Нынешняя жизнь была для них всё время мелькающими, исчезающими и снова неведомо откуда возникающими огоньками. Огоньки походили на светляков в густой южной ночи, больные шли за ними, как за поводырем, пытаясь что-то понять, что-то найти в своем прошлом, теряли их, долго, натыкаясь друг на друга, блуждали в полной темноте, опять находили, и тогда им хватало света, чтобы увидеть, что они в больнице и жизнь кончается. В этой полной обращенности вспять, этой попытке уйти в прошлое, в сознательном отказе от будущего, признании его недостойным и ненужным – если бы их спросили, они бы единогласно высказались за то, что жизнь человечества длить дальше нет смысла, – было какое-то страшное, лишенное тепла упорство.
Легко, как во сне, переплетая события и людей из своей жизни, они в итоге получали такой нестойкий мир, что мне всё время было их жалко. Их вообще было жалко: они были суетливы, бестолковы, каждую минуту собирались в какую-то дальнюю дорогу (наверное, эта дорога вела в прошлое), спешили и всё никак не могли упаковать вещи, что-то путали, теряли, забывали.
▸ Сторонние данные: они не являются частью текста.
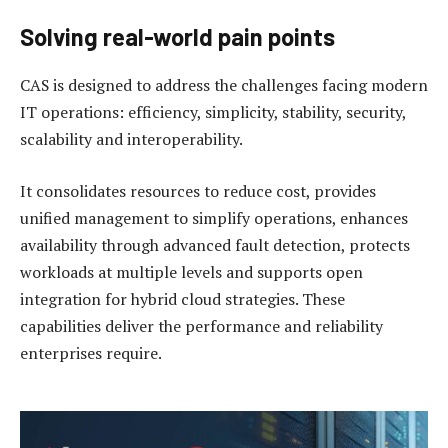
Solving real-world pain points
CAS is designed to address the challenges facing modern
IT operations: efficiency, simplicity, stability, security,
scalability and interoperability.
It consolidates resources to reduce cost, provides
unified management to simplify operations, enhances
availability through advanced fault detection, protects
workloads at multiple levels and supports open
integration for hybrid cloud strategies. These
capabilities deliver the performance and reliability
enterprises require.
Особенно беспокойны они были ночью: в мире, в котором они жили, как бы гасили свет, его закрывали, и им пора было уходить; и тут, когда им надо было особенно торопиться, они обнаруживали, что их ограбили, разорили, что ущерб огромен и невосполним, всё нажитое пропало, и возвращаться не с чем.
Лишившиеся всего, вынужденные теперь остаться в больнице, где и другие пациенты, и санитарки, и врачи, и само место вызывало у них только страх, они становились упрямы, подозрительны, никакие доводы на них не действовали, заставить их что бы то ни было сделать было невозможно. Вместе с тем они, как один, были легковерны, по-прежнему верили, что не всё потеряно, еще есть надежда: может быть, это была просто шутка, или воры устыдятся и вернут то, что взяли. А пока они снова принимались копить необходимое для дороги, снова готовились в путь, только теперь еще чаще, еще тщательнее пересчитывая и проверяя имущество.
В стенограммах не редкость и другое свидетельство их безразличия к нынешней жизни – они, как и от прочего, отказались от своего лица, и теперь не узнавали себя в зеркале; так же и в соседях по палате они видели совсем других людей, тех, кто окружал их когда-то давно, в молодости. Это был поразительный маскарад, душа в них уже отделилась от тела и ушла, тело, в которое она была заключена, стало ей омерзительно, и она легко забыла его, сбросила, как старую кожу. Но кожа осталась, была еще жива. Плоть, лишенная души, вывернута и обнажена; и все они, особенно старухи, были бесстыдны, грязны и всё время вожделели. Они не могли больше оставаться одни, им было необходимо заполнить пустоту, и стоило случайно дотронуться до них рукой, как они начинали тебя хотеть.